• What is being asked
In full and without alteration, write out the data below.

• Data for this task
■ ■ ■ ■

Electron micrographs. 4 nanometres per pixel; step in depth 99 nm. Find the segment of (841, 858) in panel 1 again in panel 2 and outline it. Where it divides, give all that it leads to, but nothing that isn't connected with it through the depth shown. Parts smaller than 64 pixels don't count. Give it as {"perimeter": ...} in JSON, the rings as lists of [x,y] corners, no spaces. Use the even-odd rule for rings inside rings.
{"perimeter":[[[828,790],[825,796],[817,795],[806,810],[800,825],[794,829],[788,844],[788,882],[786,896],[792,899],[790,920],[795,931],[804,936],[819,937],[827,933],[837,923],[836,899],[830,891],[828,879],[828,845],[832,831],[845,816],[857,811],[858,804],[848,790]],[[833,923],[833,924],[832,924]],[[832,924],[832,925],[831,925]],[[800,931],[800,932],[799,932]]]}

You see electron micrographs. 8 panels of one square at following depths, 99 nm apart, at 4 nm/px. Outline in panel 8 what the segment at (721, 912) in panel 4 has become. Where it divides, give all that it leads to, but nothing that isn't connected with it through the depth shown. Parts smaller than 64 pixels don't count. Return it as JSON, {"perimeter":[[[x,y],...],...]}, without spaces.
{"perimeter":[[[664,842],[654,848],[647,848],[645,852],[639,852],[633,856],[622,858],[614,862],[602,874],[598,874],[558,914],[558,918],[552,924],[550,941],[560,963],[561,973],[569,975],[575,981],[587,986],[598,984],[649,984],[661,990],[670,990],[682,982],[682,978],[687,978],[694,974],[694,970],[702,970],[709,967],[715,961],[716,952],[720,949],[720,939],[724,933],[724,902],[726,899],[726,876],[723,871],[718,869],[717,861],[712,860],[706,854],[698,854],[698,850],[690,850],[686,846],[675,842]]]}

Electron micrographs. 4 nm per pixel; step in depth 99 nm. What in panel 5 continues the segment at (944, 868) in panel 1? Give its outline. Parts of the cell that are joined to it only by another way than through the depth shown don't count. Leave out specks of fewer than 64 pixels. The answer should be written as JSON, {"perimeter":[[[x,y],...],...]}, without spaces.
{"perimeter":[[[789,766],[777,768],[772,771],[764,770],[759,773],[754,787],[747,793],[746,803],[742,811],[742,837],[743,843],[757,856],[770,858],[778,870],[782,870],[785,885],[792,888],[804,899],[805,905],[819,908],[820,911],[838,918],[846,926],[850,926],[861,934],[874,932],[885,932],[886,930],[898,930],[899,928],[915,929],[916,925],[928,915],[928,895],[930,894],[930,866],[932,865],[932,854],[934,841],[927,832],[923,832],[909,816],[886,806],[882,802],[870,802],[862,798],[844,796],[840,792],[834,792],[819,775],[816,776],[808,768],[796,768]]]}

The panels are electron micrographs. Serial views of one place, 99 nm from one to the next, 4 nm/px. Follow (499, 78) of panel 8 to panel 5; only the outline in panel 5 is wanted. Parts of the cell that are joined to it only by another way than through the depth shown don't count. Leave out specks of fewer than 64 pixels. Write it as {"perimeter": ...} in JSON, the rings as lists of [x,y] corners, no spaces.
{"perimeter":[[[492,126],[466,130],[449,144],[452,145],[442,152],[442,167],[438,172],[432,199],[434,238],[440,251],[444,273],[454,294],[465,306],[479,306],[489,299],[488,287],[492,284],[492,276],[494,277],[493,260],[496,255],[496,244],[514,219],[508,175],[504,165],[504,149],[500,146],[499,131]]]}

■ ■ ■ ■

• Task output
Electron micrographs. 4 nanometres per pixel; step in depth 99 nm. Find the segment of (841, 858) in panel 1 again in panel 2 and outline it. Where it divides, give all that it leads to, but nothing that isn't connected with it through the depth shown. Parts smaller than 64 pixels don't count. Give it as {"perimeter": ...} in JSON, the rings as lists of [x,y] corners, no spaces. Use the even-odd rule for rings inside rings.
{"perimeter":[[[828,790],[825,796],[817,795],[806,810],[800,825],[794,829],[788,844],[788,882],[786,896],[792,899],[790,920],[795,931],[804,936],[819,937],[827,933],[837,923],[836,899],[830,891],[828,879],[828,845],[832,831],[845,816],[857,811],[858,804],[848,790]],[[833,923],[833,924],[832,924]],[[832,924],[832,925],[831,925]],[[800,931],[800,932],[799,932]]]}

You see electron micrographs. 8 panels of one square at following depths, 99 nm apart, at 4 nm/px. Outline in panel 8 what the segment at (721, 912) in panel 4 has become. Where it divides, give all that it leads to, but nothing that isn't connected with it through the depth shown. Parts smaller than 64 pixels don't count. Return it as JSON, {"perimeter":[[[x,y],...],...]}, without spaces.
{"perimeter":[[[664,842],[654,848],[647,848],[645,852],[639,852],[633,856],[622,858],[614,862],[602,874],[598,874],[558,914],[558,918],[552,924],[550,941],[560,963],[561,973],[569,975],[575,981],[587,986],[598,984],[649,984],[661,990],[670,990],[682,982],[682,978],[687,978],[694,974],[694,970],[702,970],[709,967],[715,961],[716,952],[720,949],[720,939],[724,933],[724,902],[726,899],[726,876],[723,871],[718,869],[717,861],[712,860],[706,854],[698,854],[698,850],[690,850],[686,846],[675,842]]]}

Electron micrographs. 4 nm per pixel; step in depth 99 nm. What in panel 5 continues the segment at (944, 868) in panel 1? Give its outline. Parts of the cell that are joined to it only by another way than through the depth shown don't count. Leave out specks of fewer than 64 pixels. The answer should be written as JSON, {"perimeter":[[[x,y],...],...]}, without spaces.
{"perimeter":[[[789,766],[777,768],[772,771],[764,770],[759,773],[754,787],[747,793],[746,803],[742,811],[742,837],[743,843],[757,856],[770,858],[778,870],[782,870],[785,885],[792,888],[804,899],[805,905],[819,908],[820,911],[838,918],[846,926],[850,926],[861,934],[874,932],[885,932],[886,930],[898,930],[899,928],[915,929],[916,925],[928,915],[928,895],[930,894],[930,866],[932,865],[932,854],[934,841],[927,832],[923,832],[909,816],[886,806],[882,802],[870,802],[862,798],[844,796],[840,792],[834,792],[819,775],[816,776],[808,768],[796,768]]]}

The panels are electron micrographs. Serial views of one place, 99 nm from one to the next, 4 nm/px. Follow (499, 78) of panel 8 to panel 5; only the outline in panel 5 is wanted. Parts of the cell that are joined to it only by another way than through the depth shown don't count. Leave out specks of fewer than 64 pixels. Write it as {"perimeter": ...} in JSON, the rings as lists of [x,y] corners, no spaces.
{"perimeter":[[[492,126],[466,130],[449,144],[452,145],[442,152],[442,167],[438,172],[432,199],[434,238],[440,251],[444,273],[454,294],[465,306],[479,306],[489,299],[488,287],[492,284],[492,276],[494,277],[493,260],[496,255],[496,244],[514,219],[508,175],[504,165],[504,149],[500,146],[499,131]]]}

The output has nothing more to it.